- Passage shown:
The circuit diagram of the two level voltage source inverter can be seen in Fig.5.6. This is the most commonly used, well-known circuit for supplying three-phase induction motors.
Generally the T1…T6 switching elements are IGBT voltage controlled transistors, as in the previous figure, but at high power vehicles the GTO gate-turn-off thyristors are commonly used in voltage source inverters. Thee phase control is applied for the voltage source inverter, each motor phase terminal is connected to the positive or negative bar. If three-phase control is used the number of the switching states, achievable by the pulse width modulation, is k=8, the number of the different voltage vectors (ū=(2/3)(ua+āub+ā2uc)) can be switched to the motors is seven as can be seen in Fig.5.6.c. The ū(7)=0 state is identical with the ū(8)=0 state, at ū(7) all the three phase terminals are connected to the positive bar while at ū(8) all the three phase terminals are connected to the negative bar.
Fig.5.6.b presents a simplified diagram, can be frequently found in circuit diagrams of rail vehicles, where each “box” contains one branch of the two level voltage source inverter. Each box has three terminals (+, - and ~), and contains one branch (in a dashed box in Fig.5.6.a).
The circuit diagram of the three level voltage source inverter with GTOs can be seen in Fig.5.7. It is commonly used at high power vehicles.
At three level inverter, the number of the switching states is k=27, but the number of the different voltage vectors can be switched to the motors is only 19, including the 0 vector, as can be seen on Fig.5.7.c. The magnitude of the maximal voltage vector is (2/3)ue. The larger number of the switchable voltage vectors involve that smoother voltage control can be achieved by the three level inverter even if the allowed switching frequency for the high power semiconductor elements is more limited.
The simplified diagrams are also applied for three level inverter circuits that can be found in Fig.5.7.b, where each “box” contains one branch of the three level voltage source inverter. Each box has four terminals (+, -, 0 and ~), and contains one branch (in a dashed box in Fig.5.7.a).
There can be several practical solutions of field oriented controlled, induction motor driven vehicle drive. Fig.5.8. represents one possible solution with space-vector pulse width modulation controlled voltage source inverter and general machine model. The figure presents a simplified block diagram of a vehicle drive, suitable for speed control.
The speed control shall always be complemented with torque limitation to achieve favorable acceleration and deceleration features for passengers. The field oriented control is divided to two main channels: the flux control (lower channel, related to α component), and torque control (upper channel, related to β component). The reference signal of the rotor flux magnitude (ψrα) is determined depending on the speed range, according to the field-weakening strategies, that were mentioned in chapter 5.1.1. There are vehicles, where the speed control can be switched to direct torque control, i.e. the m a reference signal can be set directly. The trolley and electric car are such vehicles, where the direct torque setting imitates the function of the accelerator pedal.
In the followings some specific vehicle controls are presented.
Fig.5.9. presents the main circuit diagram of the induction motor drive. The motor is supplied by a two level voltage source inverter. For the control and calculating the rotor flux an encoder – mounted on the motor shaft - is required.

- Record extracts:

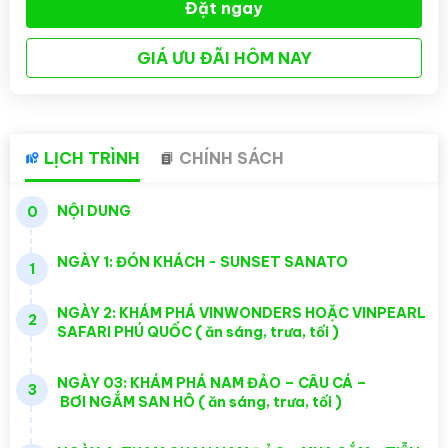
Đặt ngay
GIÁ ƯU ĐÃI HÔM NAY
LỊCH TRÌNH
CHÍNH SÁCH
NỘI DUNG
0
NGÀY 1: ĐÓN KHÁCH - SUNSET SANATO
1
NGÀY 2: KHÁM PHÁ VINWONDERS HOẶC VINPEARL
2
SAFARI PHÚ QUỐC ( ăn sáng, trưa, tối )
NGÀY 03: KHÁM PHÁ NAM ĐẢO – CÂU CÁ –
3
BƠI NGẮM SAN HÔ ( ăn sáng, trưa, tối )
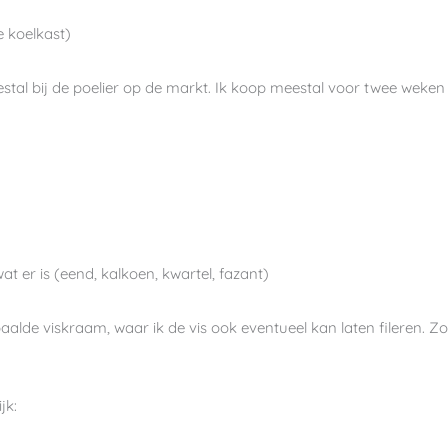
e koelkast)
tal bij de poelier op de markt. Ik koop meestal voor twee weken e
t er is (eend, kalkoen, kwartel, fazant)
bepaalde viskraam, waar ik de vis ook eventueel kan laten fileren. Zo
jk:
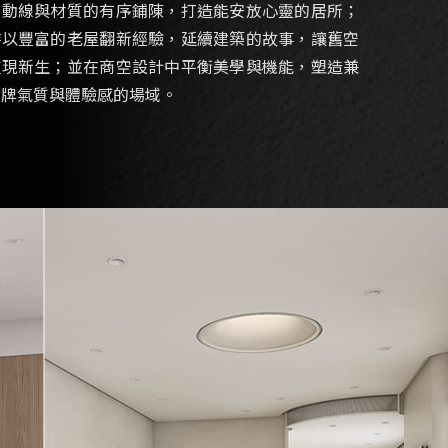
、動線與材質的有序鋪陳，打造能安放心靈的居所；
時以豐富的老屋翻新經驗，延續建築的故事，讓舊空
重現新生；並在商空設計中平衡美學與機能，塑造兼
品牌氣質與體驗感的場域。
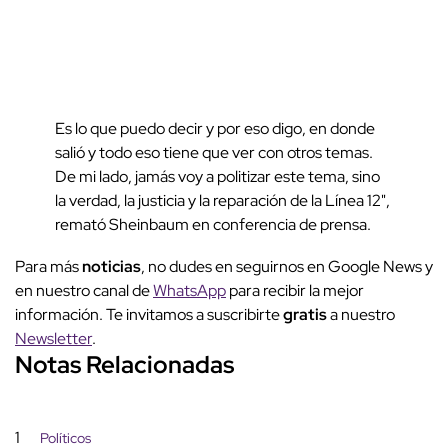
Es lo que puedo decir y por eso digo, en donde
salió y todo eso tiene que ver con otros temas.
De mi lado, jamás voy a politizar este tema, sino
la verdad, la justicia y la reparación de la Línea 12",
remató Sheinbaum en conferencia de prensa.
Para más
noticias
, no dudes en seguirnos en Google News y
en nuestro canal de
WhatsApp
para recibir la mejor
información. Te invitamos a suscribirte
gratis
a nuestro
Newsletter
.
Notas Relacionadas
1
Políticos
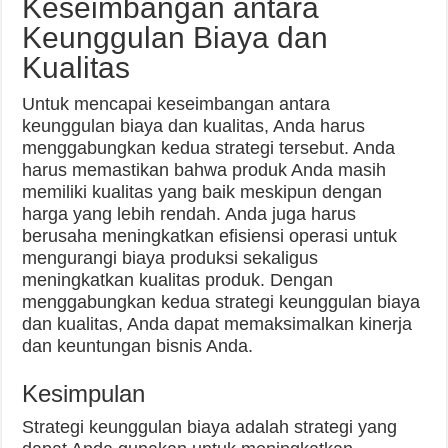
Keseimbangan antara
Keunggulan Biaya dan
Kualitas
Untuk mencapai keseimbangan antara
keunggulan biaya dan kualitas, Anda harus
menggabungkan kedua strategi tersebut. Anda
harus memastikan bahwa produk Anda masih
memiliki kualitas yang baik meskipun dengan
harga yang lebih rendah. Anda juga harus
berusaha meningkatkan efisiensi operasi untuk
mengurangi biaya produksi sekaligus
meningkatkan kualitas produk. Dengan
menggabungkan kedua strategi keunggulan biaya
dan kualitas, Anda dapat memaksimalkan kinerja
dan keuntungan bisnis Anda.
Kesimpulan
Strategi keunggulan biaya adalah strategi yang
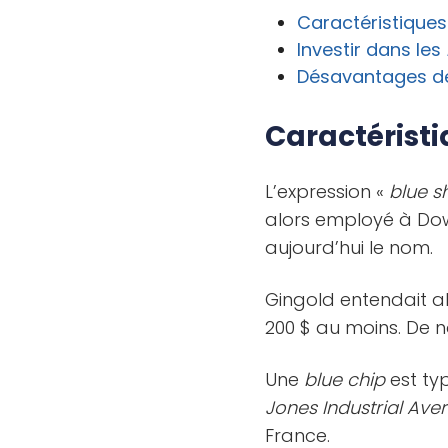
Caractéristique
Investir dans les
Désavantages 
Caractérist
L’expression «
blue s
alors employé à Dow J
aujourd’hui le nom.
Gingold entendait al
200 $ au moins. De no
Une
blue chip
est ty
Jones Industrial Ave
France.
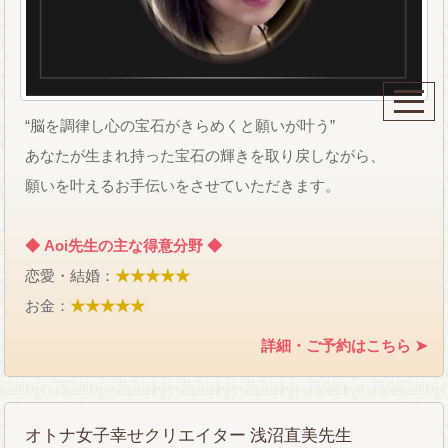
“脳を調律し心の宝石がきらめくと願いが叶う”
あなたが生まれ持った宝石の輝きを取り戻しながら、
願いを叶えるお手伝いをさせていただきます。
◆ Aoi先生の主な得意分野 ◆
恋愛・結婚：
★★★★★
お金：
★★★★★
詳細・ご予約はこちら ➤
オトナ女子幸せクリエイター 浅沼直美先生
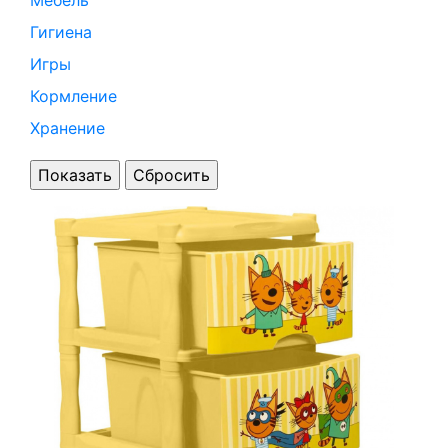
Мебель
Гигиена
Игры
Кормление
Хранение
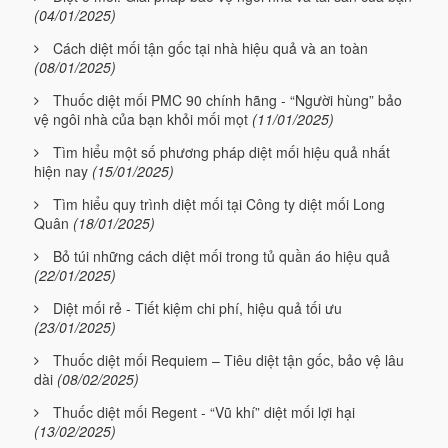
(04/01/2025)
Cách diệt mối tận gốc tại nhà hiệu quả và an toàn
(08/01/2025)
Thuốc diệt mối PMC 90 chính hãng - “Người hùng” bảo
vệ ngôi nhà của bạn khỏi mối mọt
(11/01/2025)
Tìm hiểu một số phương pháp diệt mối hiệu quả nhất
hiện nay
(15/01/2025)
Tìm hiểu quy trình diệt mối tại Công ty diệt mối Long
Quân
(18/01/2025)
Bỏ túi những cách diệt mối trong tủ quần áo hiệu quả
(22/01/2025)
Diệt mối rẻ - Tiết kiệm chi phí, hiệu quả tối ưu
(23/01/2025)
Thuốc diệt mối Requiem – Tiêu diệt tận gốc, bảo vệ lâu
dài
(08/02/2025)
Thuốc diệt mối Regent - “Vũ khí” diệt mối lợi hại
(13/02/2025)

- Task set:
A) Format the lines of the entries between the line holding "Caractéristique" and the end of the entries, inclusive, as a Markdown table with the columns Row and Content, skipping blank lines and leaving out the pictures.
B) Pick up the passage on inverter-fed induction motor drives right after its last sentence and carry it on.
The text on inverters and the entries were taken from unrelated sources.

- Numbered answers:
A)
| Row | Content |
|---|---|
| 1 | Caractéristique |
| 2 | Investir dans les |
| 3 | Désavantages  |
| 4 | Caractérist |
| 5 | L’expression « |
| 6 | blue s |
| 7 | alors employé à Dow J |
| 8 | aujourd’hui le nom. |
| 9 | Gingold entendait al |
| 10 | 200 $ au moins. De no |
| 11 | Une |
| 12 | blue chip |
| 13 | est ty |
| 14 | Jones Industrial Ave |
| 15 | France. |
| 16 | “脳を調律し心の宝石がきらめくと願いが叶う” |
| 17 | あなたが生まれ持った宝石の輝きを取り戻しながら、 |
| 18 | 願いを叶えるお手伝いをさせていただきます。 |
| 19 | ◆ Aoi先生の主な得意分野 ◆ |
| 20 | 恋愛・結婚： |
| 21 | ★★★★★ |
| 22 | お金： |
| 23 | ★★★★★ |
| 24 | 詳細・ご予約はこちら ➤ |
| 25 | オトナ女子幸せクリエイター 浅沼直美先生 |
| 26 | Мебель |
| 27 | Гигиена |
| 28 | Игры |
| 29 | Кормление |
| 30 | Хранение |
| 31 | (04/01/2025) |
| 32 | Cách diệt mối tận gốc tại nhà hiệu quả và an toàn |
| 33 | (08/01/2025) |
| 34 | Thuốc diệt mối PMC 90 chính hãng - “Người hùng” bảo |
| 35 | vệ ngôi nhà của bạn khỏi mối mọt |
| 36 | (11/01/2025) |
| 37 | Tìm hiểu một số phương pháp diệt mối hiệu quả nhất |
| 38 | hiện nay |
| 39 | (15/01/2025) |
| 40 | Tìm hiểu quy trình diệt mối tại Công ty diệt mối Long |
| 41 | Quân |
| 42 | (18/01/2025) |
| 43 | Bỏ túi những cách diệt mối trong tủ quần áo hiệu quả |
| 44 | (22/01/2025) |
| 45 | Diệt mối rẻ - Tiết kiệm chi phí, hiệu quả tối ưu |
| 46 | (23/01/2025) |
| 47 | Thuốc diệt mối Requiem – Tiêu diệt tận gốc, bảo vệ lâu |
| 48 | dài |
| 49 | (08/02/2025) |
| 50 | Thuốc diệt mối Regent - “Vũ khí” diệt mối lợi hại |
| 51 | (13/02/2025) |

B)
The voltage source inverter is connected to the overhead line with a pole through a charging-circuit and a network protecting circuit. The charging-circuit limits the switching-on transient current of C smoothing capacitor until it reaches the normal charge state. The network protecting circuit is a diode bridge rectifier circuit, its two diodes are by-passed with two IGBT elements. The diode bridge protects the main circuit against reversed polarity, which can be occurred at intersections for a short time. However the diode bridge does not allow the possibility of the regenerative braking. The two IGBT elements allow the regenerative brake at normal overhead line polarity with reverse current.
The voltage source inverter fed trolley-bus drive has field oriented control, suitable for the motor mode and braking mode control. The resistive brake only operates if the network is not suitable to consume the regenerative energy.
The trolley operates with torque control, the torque reference signal is defined by the accelerator pedal position.
Fig.5.10 presents the schematic circuit diagram of two motors that belong to one bogie, and a picture of a motor bogie. According to the picture two motors in a motor bogie drives two wheels one behind the other, because of the low-floor design. Two motors are connected parallel to one inverter. The structure of the main circuit is similar to the circuit of the trolley, can be seen in Fig.5.9, only the network protecting circuit is missing. The reversed polarity of the supplying voltage cannot happen in trams.
Nowadays, most of the new locomotives are energy-efficient and network-friendly, that manifests itself in three ways:
capable for regenerative electric braking,
connected to the network with network-friendly line-side converter,
they have energy-efficient motor torque control.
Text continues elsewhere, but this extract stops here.